Desde que Mande nació, cuando Sudán del Sur se independizó de Sudán (en 2011), el pequeño no pudo vivir otra cosa que una cruenta guerra civil que ya suma cinco años. Tampoco recordar mucho más que la violencia más despiadada y el terror constante.
Ahora, Mande vive en el campo de refugiados de Doro, donde unas 50.000 personas refugiadas y desplazadas malviven tras haber tenido que huir con lo puesto, después de que atacaran y arrasaran sus pueblos. Son solo una pequeña muestra de los 1,7 millones de sursudaneses que escaparon de sus hogares en contra de su voluntad.
Mande sufre una infección del trato respiratorio, algo muy común entre los más pequeños, más vulnerables de contraer enfermedades e infecciones debido a las malas condiciones de vida.
Sin embargo, en nuestro hospital de Doro, se siente como en casa: su padre es conductor de Médicos Sin Fronteras y su madre trabaja limpiando el centro.
Pero no todos los niños de Sudán del Sur tienen su misma ‘suerte’.
En este país, muchos son forzados a cometer actos de extrema violencia antes incluso de llegar a la adolescencia. Les obligan a presenciar, y a veces también a sufrir ellos mismos, agresiones físicas y psíquicas.
Son los llamados niños soldado. Niños y niñas que no pudieron ser niños; niños y niñas sin infancia reclutados a la fuerza por alguno de los grupos armados presentes en el país.
Con tan corta edad, vivieron separados de sus familias durante meses o incluso años, en condiciones precarias, expuestos a todo tipo de riesgos para su integridad física y psíquica, sin cuidados médicos ni alimentación adecuada y sin recibir educación.

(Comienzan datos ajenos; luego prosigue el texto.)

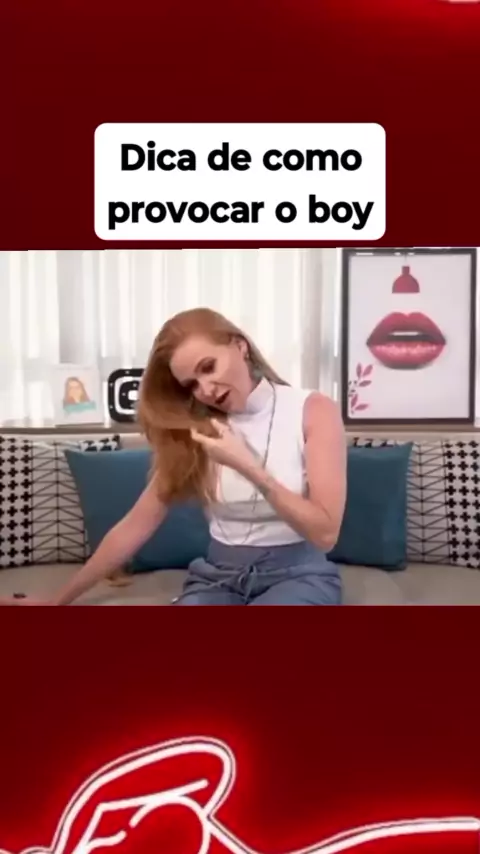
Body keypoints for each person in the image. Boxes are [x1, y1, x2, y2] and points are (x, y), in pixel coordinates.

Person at [1, 308, 346, 606]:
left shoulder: (313, 410)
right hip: (220, 576)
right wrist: (57, 601)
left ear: (239, 346)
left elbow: (325, 534)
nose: (206, 389)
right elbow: (135, 525)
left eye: (208, 367)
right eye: (191, 384)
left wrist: (247, 466)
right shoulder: (195, 429)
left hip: (298, 575)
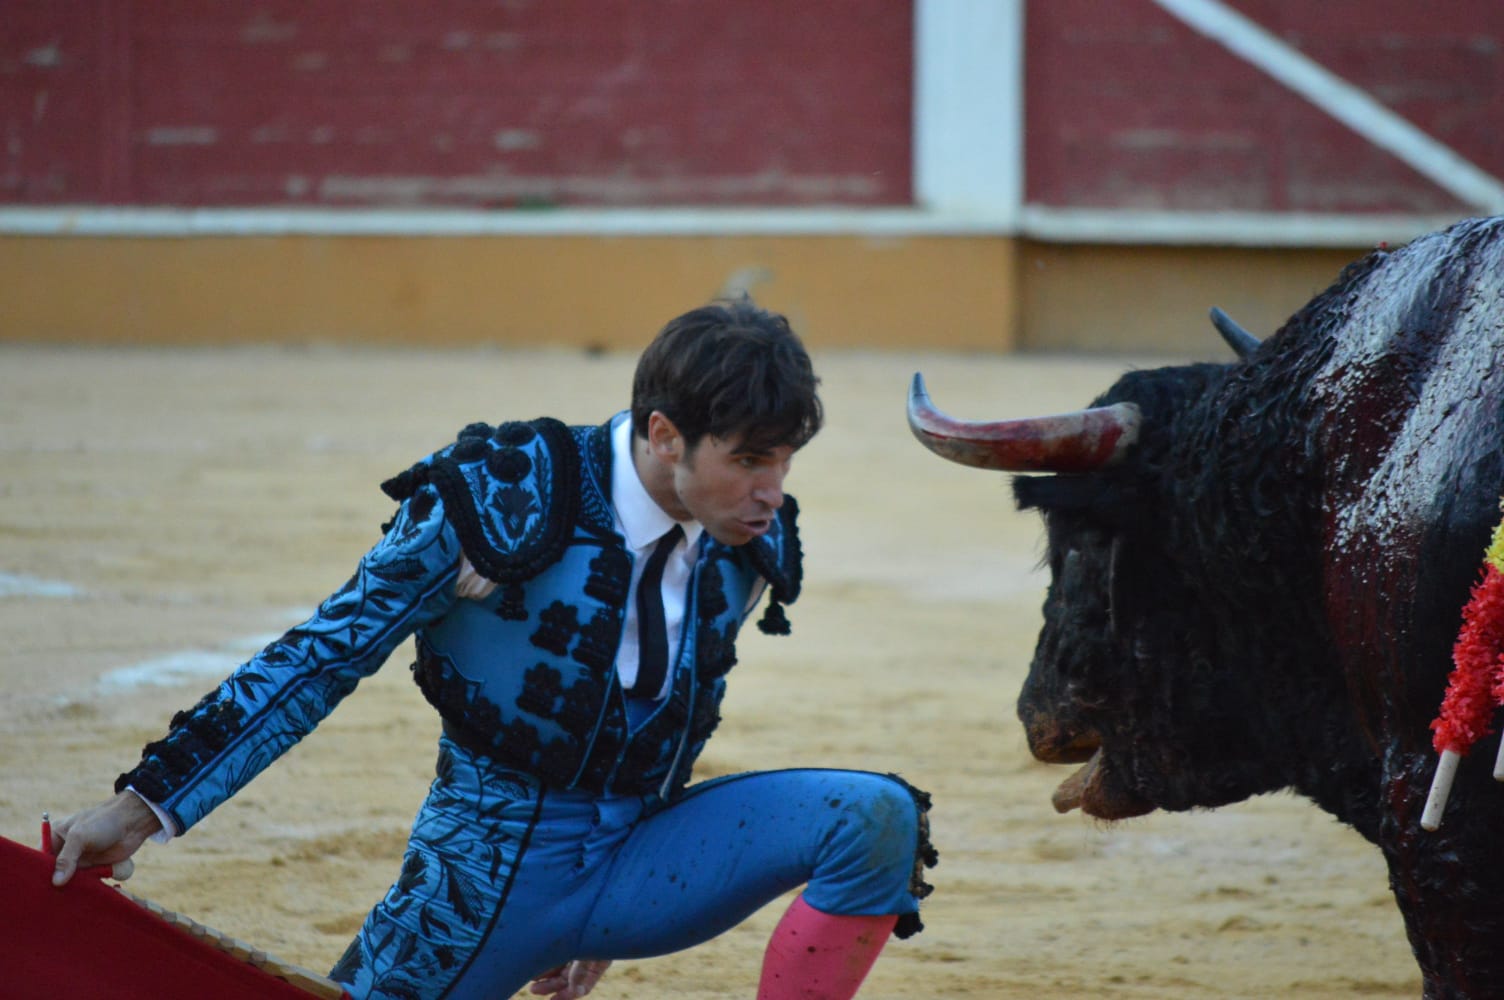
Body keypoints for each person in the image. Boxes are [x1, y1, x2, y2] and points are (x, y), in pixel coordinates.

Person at [48, 298, 937, 1000]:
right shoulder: (498, 504)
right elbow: (320, 657)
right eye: (748, 460)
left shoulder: (747, 541)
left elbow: (681, 706)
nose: (772, 492)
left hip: (640, 854)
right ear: (665, 435)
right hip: (485, 874)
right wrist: (140, 810)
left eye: (784, 461)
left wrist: (610, 935)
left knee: (875, 820)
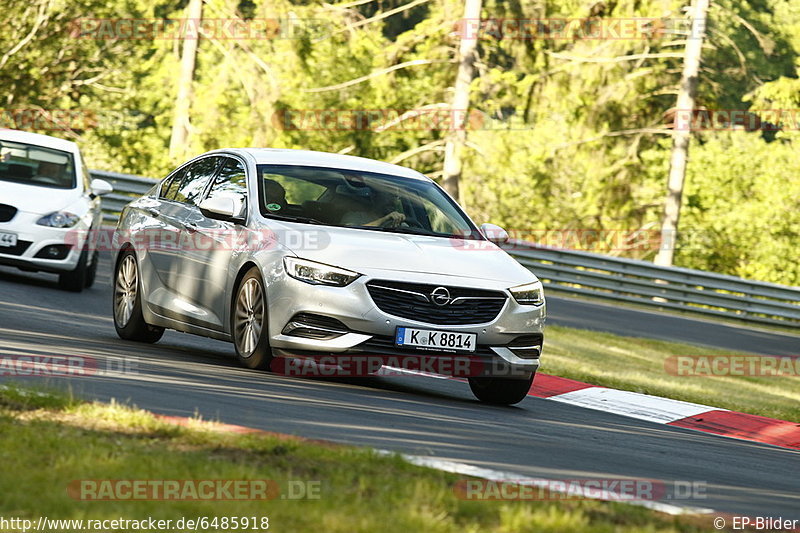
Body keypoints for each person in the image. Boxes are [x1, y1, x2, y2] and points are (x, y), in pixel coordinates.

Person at [341, 188, 405, 227]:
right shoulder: (354, 217)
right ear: (374, 197)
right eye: (389, 195)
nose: (393, 201)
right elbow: (351, 234)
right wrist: (384, 219)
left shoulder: (399, 224)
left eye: (396, 197)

“Soportar una vida así es difícil para cualquiera, pero todavía lo es más durante la infancia y la adolescencia, cuando el impacto sobre el desarrollo personal, emocional y social y sobre la salud física y mental es enorme”, explica Alexandra Bagney, nuestra psiquiatra y responsable de salud mental en Yambio, una localidad en el suroeste del país donde atendemos a aquellos niños que pudieron dejar las armas.
“Por si fuera poco, una vez que fueron liberados o que se escapan y regresan a casa, los niños muchas veces ya no tienen familia (puede que todos hayan muerto o hayan huido) y sufren el rechazo de la comunidad. Todo ello les lleva a no tener medios de subsistencia, a pasar hambre y a no poder regresar a la escuela”, indica.
Quieren regresar a la escuela
Alexandra sabe de primera mano, a través de los testimonios de muchos pequeños, que su mayor temor “es que las milicias vuelvan a buscarlos y que los obliguen a regresar con ellos”.
“Algunos se plantean quitarse la vida antes que volver a aquello y muchos lloran al recordar las terribles escenas que vivieron”, confiesa tras señalar que su mayor deseo es “regresar a la escuela y proseguir su educación para tener un futuro”.
Porque, a pesar de las situaciones que vivieron y de las enormes dificultades que siguen padeciendo, la capacidad de estos niños para superar la adversidad es impresionante.
En este sentido, nuestro trabajo a la hora de atenderles tanto médica como psicológicamente es fundamental. “Nuestro proyecto en Yambio busca tratar los síntomas postraumáticos que sufren (pesadillas, miedos, ansiedad, tristeza y depresión) y ayudarlos a recuperar su vida normal”, detalla.
Y es que no hay mayor recompensa que “ver a un niño recuperar su alegría y sus ganas de vivir”.
Por eso mismo, la labor de Alexandra, junto a la de nuestros compañeros psicólogos en Yambio, es conseguir que la mayoría de estos niños soldados “se recuperen, se sientan más fuertes para enfrentarse a los retos futuros y vuelvan a ser los niños que nunca debieron dejar de ser”.